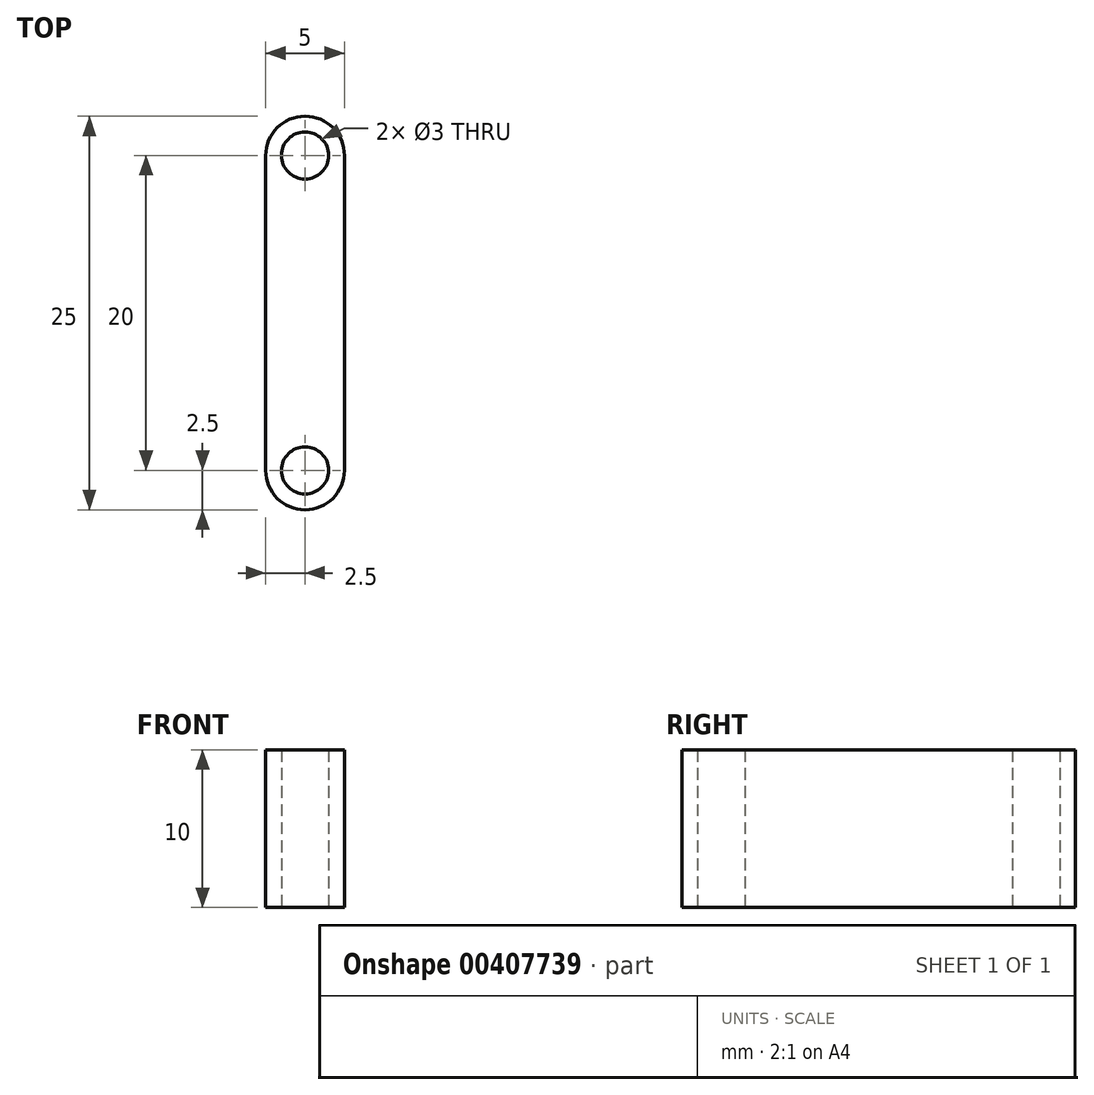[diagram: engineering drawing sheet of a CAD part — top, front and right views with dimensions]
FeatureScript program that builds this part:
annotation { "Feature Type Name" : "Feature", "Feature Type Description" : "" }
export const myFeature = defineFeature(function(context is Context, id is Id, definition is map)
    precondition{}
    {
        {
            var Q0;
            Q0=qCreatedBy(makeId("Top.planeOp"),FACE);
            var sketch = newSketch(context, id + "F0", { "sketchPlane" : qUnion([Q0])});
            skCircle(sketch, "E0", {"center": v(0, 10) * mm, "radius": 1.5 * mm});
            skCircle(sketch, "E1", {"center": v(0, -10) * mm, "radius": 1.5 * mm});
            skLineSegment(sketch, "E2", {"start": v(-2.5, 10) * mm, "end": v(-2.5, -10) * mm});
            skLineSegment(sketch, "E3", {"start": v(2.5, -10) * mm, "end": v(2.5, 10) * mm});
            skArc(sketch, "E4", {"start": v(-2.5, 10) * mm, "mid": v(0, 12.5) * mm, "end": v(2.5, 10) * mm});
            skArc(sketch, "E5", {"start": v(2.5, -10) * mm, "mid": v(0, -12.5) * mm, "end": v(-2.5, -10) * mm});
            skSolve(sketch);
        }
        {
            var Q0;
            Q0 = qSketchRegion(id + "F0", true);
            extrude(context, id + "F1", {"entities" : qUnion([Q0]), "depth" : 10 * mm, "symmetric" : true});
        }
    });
-- -- --
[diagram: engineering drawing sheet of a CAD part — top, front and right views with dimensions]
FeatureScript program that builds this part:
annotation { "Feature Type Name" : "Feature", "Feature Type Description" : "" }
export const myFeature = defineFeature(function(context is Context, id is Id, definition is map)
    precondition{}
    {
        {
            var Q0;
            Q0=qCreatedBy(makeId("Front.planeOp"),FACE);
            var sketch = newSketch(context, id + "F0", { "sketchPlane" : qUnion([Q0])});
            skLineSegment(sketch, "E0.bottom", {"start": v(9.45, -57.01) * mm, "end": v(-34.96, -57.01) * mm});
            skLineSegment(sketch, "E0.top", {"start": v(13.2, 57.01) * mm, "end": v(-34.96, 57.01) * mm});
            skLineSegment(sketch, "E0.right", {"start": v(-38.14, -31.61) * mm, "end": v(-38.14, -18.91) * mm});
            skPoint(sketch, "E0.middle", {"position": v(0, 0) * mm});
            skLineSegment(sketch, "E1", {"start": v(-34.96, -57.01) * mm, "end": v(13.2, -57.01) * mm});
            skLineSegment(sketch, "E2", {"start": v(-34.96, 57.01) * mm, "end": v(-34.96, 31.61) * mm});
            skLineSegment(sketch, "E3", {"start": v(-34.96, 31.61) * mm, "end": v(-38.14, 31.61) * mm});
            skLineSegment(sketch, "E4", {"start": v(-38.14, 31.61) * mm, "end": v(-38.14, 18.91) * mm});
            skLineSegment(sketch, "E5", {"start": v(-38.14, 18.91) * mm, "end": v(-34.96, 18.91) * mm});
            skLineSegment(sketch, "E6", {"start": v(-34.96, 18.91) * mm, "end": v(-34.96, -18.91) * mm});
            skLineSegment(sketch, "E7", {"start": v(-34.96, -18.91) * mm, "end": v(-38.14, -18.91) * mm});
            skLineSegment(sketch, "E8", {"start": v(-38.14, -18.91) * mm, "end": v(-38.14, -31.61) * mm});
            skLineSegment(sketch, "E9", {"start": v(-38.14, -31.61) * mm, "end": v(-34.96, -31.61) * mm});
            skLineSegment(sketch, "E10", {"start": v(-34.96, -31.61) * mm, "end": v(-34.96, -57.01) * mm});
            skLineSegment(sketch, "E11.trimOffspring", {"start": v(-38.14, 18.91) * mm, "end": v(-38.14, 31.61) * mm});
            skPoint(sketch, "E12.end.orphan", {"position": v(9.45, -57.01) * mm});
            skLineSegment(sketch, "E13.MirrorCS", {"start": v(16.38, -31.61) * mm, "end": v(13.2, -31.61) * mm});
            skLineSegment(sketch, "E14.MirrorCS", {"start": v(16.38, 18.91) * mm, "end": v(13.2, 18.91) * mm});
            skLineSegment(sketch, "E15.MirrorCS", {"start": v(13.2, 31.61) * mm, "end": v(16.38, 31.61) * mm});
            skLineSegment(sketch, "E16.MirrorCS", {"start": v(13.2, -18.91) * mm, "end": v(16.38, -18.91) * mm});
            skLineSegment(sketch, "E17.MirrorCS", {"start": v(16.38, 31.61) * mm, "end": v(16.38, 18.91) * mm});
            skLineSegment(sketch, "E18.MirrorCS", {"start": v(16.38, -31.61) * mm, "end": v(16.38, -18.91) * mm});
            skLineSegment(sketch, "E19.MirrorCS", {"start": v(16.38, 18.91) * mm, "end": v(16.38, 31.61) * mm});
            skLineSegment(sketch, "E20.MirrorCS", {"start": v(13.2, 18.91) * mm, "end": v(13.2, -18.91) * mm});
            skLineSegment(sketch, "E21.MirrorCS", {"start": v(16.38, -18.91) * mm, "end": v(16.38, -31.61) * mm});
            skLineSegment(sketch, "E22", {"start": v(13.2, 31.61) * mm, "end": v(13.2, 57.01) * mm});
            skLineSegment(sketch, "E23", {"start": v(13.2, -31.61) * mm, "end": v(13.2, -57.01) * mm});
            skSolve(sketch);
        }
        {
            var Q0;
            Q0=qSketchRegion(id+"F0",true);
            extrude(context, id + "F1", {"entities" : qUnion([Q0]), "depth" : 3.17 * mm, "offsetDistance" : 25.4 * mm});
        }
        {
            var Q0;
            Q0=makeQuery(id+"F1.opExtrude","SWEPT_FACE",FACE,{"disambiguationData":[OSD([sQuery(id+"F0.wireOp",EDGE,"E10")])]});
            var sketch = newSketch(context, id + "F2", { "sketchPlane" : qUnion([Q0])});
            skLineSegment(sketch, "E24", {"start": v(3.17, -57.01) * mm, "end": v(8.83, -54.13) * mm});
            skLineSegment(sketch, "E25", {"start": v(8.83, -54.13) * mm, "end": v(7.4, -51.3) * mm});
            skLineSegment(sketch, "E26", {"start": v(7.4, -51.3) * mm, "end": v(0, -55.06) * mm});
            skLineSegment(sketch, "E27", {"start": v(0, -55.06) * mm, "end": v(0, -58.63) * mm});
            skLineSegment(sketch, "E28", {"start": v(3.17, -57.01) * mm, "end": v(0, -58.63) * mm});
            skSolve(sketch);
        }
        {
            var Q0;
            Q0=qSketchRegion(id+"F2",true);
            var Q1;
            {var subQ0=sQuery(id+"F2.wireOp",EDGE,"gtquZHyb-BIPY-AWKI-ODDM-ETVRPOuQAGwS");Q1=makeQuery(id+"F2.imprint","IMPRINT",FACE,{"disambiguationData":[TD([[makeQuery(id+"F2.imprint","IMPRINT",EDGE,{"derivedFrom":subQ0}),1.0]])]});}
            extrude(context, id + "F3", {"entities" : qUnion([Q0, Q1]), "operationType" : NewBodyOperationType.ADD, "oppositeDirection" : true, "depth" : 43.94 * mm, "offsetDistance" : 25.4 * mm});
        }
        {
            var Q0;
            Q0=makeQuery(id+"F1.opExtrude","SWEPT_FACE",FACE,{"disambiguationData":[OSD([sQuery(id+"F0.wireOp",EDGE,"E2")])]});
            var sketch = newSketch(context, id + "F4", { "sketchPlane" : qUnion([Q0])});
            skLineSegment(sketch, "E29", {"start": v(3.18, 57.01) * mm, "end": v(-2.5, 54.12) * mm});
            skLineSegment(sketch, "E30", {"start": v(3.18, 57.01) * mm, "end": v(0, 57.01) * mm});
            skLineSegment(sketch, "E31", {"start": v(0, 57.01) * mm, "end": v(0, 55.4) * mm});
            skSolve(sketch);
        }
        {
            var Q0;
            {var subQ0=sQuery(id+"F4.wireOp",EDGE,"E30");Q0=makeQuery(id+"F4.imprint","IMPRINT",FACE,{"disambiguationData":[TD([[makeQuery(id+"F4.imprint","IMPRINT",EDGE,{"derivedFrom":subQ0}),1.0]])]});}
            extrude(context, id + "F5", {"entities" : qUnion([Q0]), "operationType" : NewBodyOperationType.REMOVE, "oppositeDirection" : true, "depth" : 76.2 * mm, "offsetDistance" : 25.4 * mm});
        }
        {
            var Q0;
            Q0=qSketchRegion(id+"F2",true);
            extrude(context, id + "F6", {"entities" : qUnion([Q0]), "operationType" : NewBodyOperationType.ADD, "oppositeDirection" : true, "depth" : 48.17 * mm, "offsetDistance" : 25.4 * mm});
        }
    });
-- -- --
Task prompt
Pull out every line from the items above that contains the string "makeQuery".

Written solution
            Q0=makeQuery(id+"F1.opExtrude","SWEPT_FACE",FACE,{"disambiguationData":[OSD([sQuery(id+"F0.wireOp",EDGE,"E10")])]});
            {var subQ0=sQuery(id+"F2.wireOp",EDGE,"gtquZHyb-BIPY-AWKI-ODDM-ETVRPOuQAGwS");Q1=makeQuery(id+"F2.imprint","IMPRINT",FACE,{"disambiguationData":[TD([[makeQuery(id+"F2.imprint","IMPRINT",EDGE,{"derivedFrom":subQ0}),1.0]])]});}
            Q0=makeQuery(id+"F1.opExtrude","SWEPT_FACE",FACE,{"disambiguationData":[OSD([sQuery(id+"F0.wireOp",EDGE,"E2")])]});
            {var subQ0=sQuery(id+"F4.wireOp",EDGE,"E30");Q0=makeQuery(id+"F4.imprint","IMPRINT",FACE,{"disambiguationData":[TD([[makeQuery(id+"F4.imprint","IMPRINT",EDGE,{"derivedFrom":subQ0}),1.0]])]});}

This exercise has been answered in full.